On a small, tidy banana plantation just outside Kampala, Andrew Kiggundu walked among the plants turning over leaves. The plot was lush and green, but still, he did not like what he saw.
“The disease on the leaves you see right now is not the wilt, it is a different disease called black sigatoka. It is just killing off the leaves and causing significant yield loss," he said. "This is a big problem, although of course not as much as the wilt, because the wilt just destroys the whole plant.”
Kiggundu works with the National Agricultural Research Organization (NARO), an Ugandan government agency developing genetically modified bananas. The new plants are meant to be resistant to black sigatoka and banana bacterial wilt, which has been wiping out vast swaths of the country’s crop.
Uganda is the world’s number one consumer of bananas, a staple in terms of food security. NARO Research Director Wilberforce Tushemereirwe said this is why it is so important to produce healthy plants.
“The disease keeps on moving around wiping out garden after garden, so you will go to areas where you find they have changed from banana to annual crops," he said. "That has already introduced food insecurity, because they are not used to handling annual crops.”

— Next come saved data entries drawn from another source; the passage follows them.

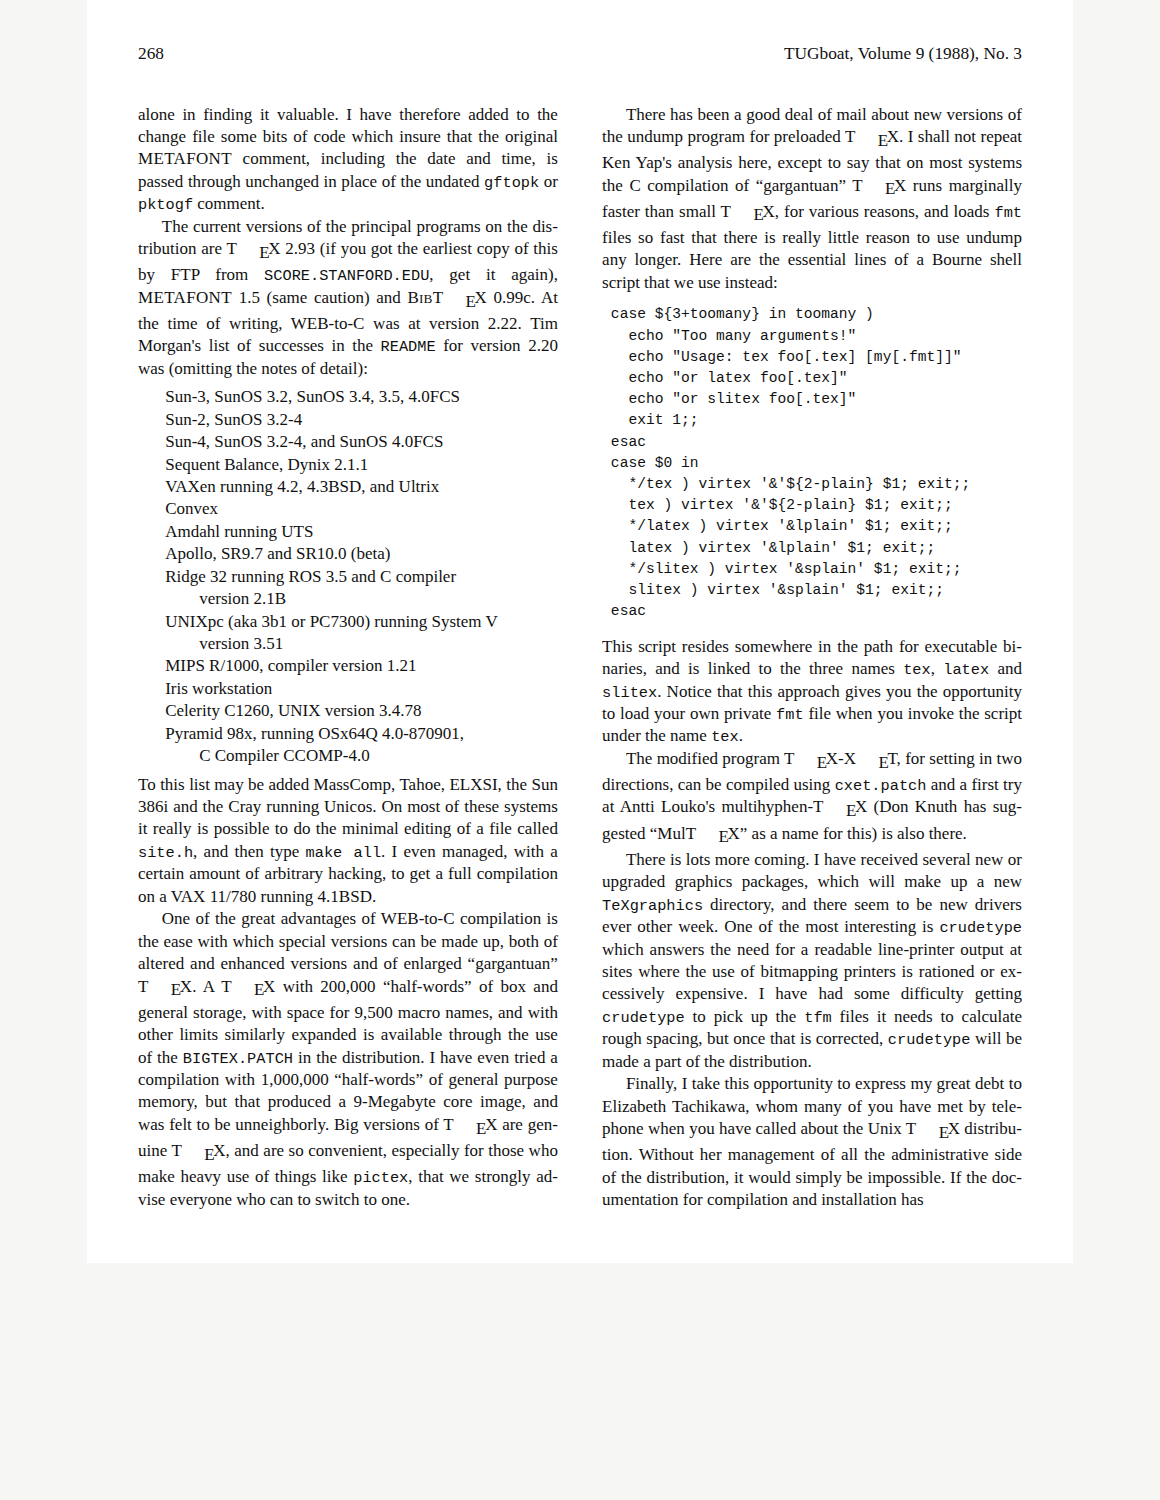268 TUGboat, Volume 9 (1988), No. 3
alone in finding it valuable. I have therefore added to the change file some bits of code which insure that the original METAFONT comment, including the date and time, is passed through unchanged in place of the undated gftopk or pktogf comment.
The current versions of the principal programs on the distribution are TEX 2.93 (if you got the earliest copy of this by FTP from SCORE.STANFORD.EDU, get it again), METAFONT 1.5 (same caution) and BIBTEX 0.99c. At the time of writing, WEB-to-C was at version 2.22. Tim Morgan's list of successes in the README for version 2.20 was (omitting the notes of detail):
Sun-3, SunOS 3.2, SunOS 3.4, 3.5, 4.0FCS
Sun-2, SunOS 3.2-4
Sun-4, SunOS 3.2-4, and SunOS 4.0FCS
Sequent Balance, Dynix 2.1.1
VAXen running 4.2, 4.3BSD, and Ultrix
Convex
Amdahl running UTS
Apollo, SR9.7 and SR10.0 (beta)
Ridge 32 running ROS 3.5 and C compilerversion 2.1B
UNIXpc (aka 3b1 or PC7300) running System Vversion 3.51
MIPS R/1000, compiler version 1.21
Iris workstation
Celerity C1260, UNIX version 3.4.78
Pyramid 98x, running OSx64Q 4.0-870901,C Compiler CCOMP-4.0
To this list may be added MassComp, Tahoe, ELXSI, the Sun 386i and the Cray running Unicos. On most of these systems it really is possible to do the minimal editing of a file called site.h, and then type make all. I even managed, with a certain amount of arbitrary hacking, to get a full compilation on a VAX 11/780 running 4.1BSD.
One of the great advantages of WEB-to-C compilation is the ease with which special versions can be made up, both of altered and enhanced versions and of enlarged “gargantuan” TEX. A TEX with 200,000 “half-words” of box and general storage, with space for 9,500 macro names, and with other limits similarly expanded is available through the use of the BIGTEX.PATCH in the distribution. I have even tried a compilation with 1,000,000 “half-words” of general purpose memory, but that produced a 9-Megabyte core image, and was felt to be unneighborly. Big versions of TEX are genuine TEX, and are so convenient, especially for those who make heavy use of things like pictex, that we strongly advise everyone who can to switch to one.
There has been a good deal of mail about new versions of the undump program for preloaded TEX. I shall not repeat Ken Yap's analysis here, except to say that on most systems the C compilation of “gargantuan” TEX runs marginally faster than small TEX, for various reasons, and loads fmt files so fast that there is really little reason to use undump any longer. Here are the essential lines of a Bourne shell script that we use instead:
case ${3+toomany} in toomany )
  echo "Too many arguments!"
  echo "Usage: tex foo[.tex] [my[.fmt]]"
  echo "or latex foo[.tex]"
  echo "or slitex foo[.tex]"
  exit 1;;
esac
case $0 in
  */tex ) virtex '&'${2-plain} $1; exit;;
  tex ) virtex '&'${2-plain} $1; exit;;
  */latex ) virtex '&lplain' $1; exit;;
  latex ) virtex '&lplain' $1; exit;;
  */slitex ) virtex '&splain' $1; exit;;
  slitex ) virtex '&splain' $1; exit;;
esac
This script resides somewhere in the path for executable binaries, and is linked to the three names tex, latex and slitex. Notice that this approach gives you the opportunity to load your own private fmt file when you invoke the script under the name tex.
The modified program TEX-XET, for setting in two directions, can be compiled using cxet.patch and a first try at Antti Louko's multihyphen-TEX (Don Knuth has suggested “MulTEX” as a name for this) is also there.
There is lots more coming. I have received several new or upgraded graphics packages, which will make up a new TeXgraphics directory, and there seem to be new drivers ever other week. One of the most interesting is crudetype which answers the need for a readable line-printer output at sites where the use of bitmapping printers is rationed or excessively expensive. I have had some difficulty getting crudetype to pick up the tfm files it needs to calculate rough spacing, but once that is corrected, crudetype will be made a part of the distribution.
Finally, I take this opportunity to express my great debt to Elizabeth Tachikawa, whom many of you have met by telephone when you have called about the Unix TEX distribution. Without her management of all the administrative side of the distribution, it would simply be impossible. If the documentation for compilation and installation has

Uganda already allows trials of genetically modified organisms and a Biotechnology and Biosafety Bill before parliament would set the legal stage for their development and distribution.
But the issue has created a firestorm among Ugandan activists, with many claiming genetically modified organisms would be dangerous to human health, the environment and the livelihoods of small-scale farmers.
Giregon Olupot, a soil biophysicist at Kampala’s Makerere University, has been an outspoken critic of the technology.
“There are a range of options that risk to be wiped [out], just by this technology," said Olupot. "With bananas, tissue culture has worked well to engineer healthy plants. You then take these plants to a clean garden and maintain field hygiene. Why are we not giving emphasis to that technology?”
Most genetically modified seeds are patented, requiring farmers to re-purchase them after each planting. This might work for commercial farmers, said Olupot, but Uganda’s subsistence farmers relied on their own seeds. Marketing genetically modified organisms to them could mean trapping them in a system they could not afford, he said.
“If you are to go commercial, it has to be on a large scale. Now the farmers we are talking about, on average, have 0.4 hectares of land. It is simply not suitable for our farmers,” said Olupot.
Uganda’s genetically modified bananas are being developed by a public institution, and NARO said no patent restrictions would apply to them. But Olupot said this would probably not be the case with future genetically modified crops introduced to Uganda.
Anti-GMO campaigners have been diligent in spreading their message, remarked Kiggundu, and many farmers were now afraid of genetically modified organisms.
“They are, because of course they have heard a lot of bad things about them from those who are trying to de-campaign the technology. And for the few times that I have been out there and able to tell them the truth, you could see second thoughts. That sort of response tells you that they have maybe a preconceived idea,” he said.
The Biotechnology and Biosafety Bill is expected to pass before the end of the year. But Olupot insisted that if a referendum on genetically modified organisms were held today among Ugandan farmers, the response would be an overwhelming “no.”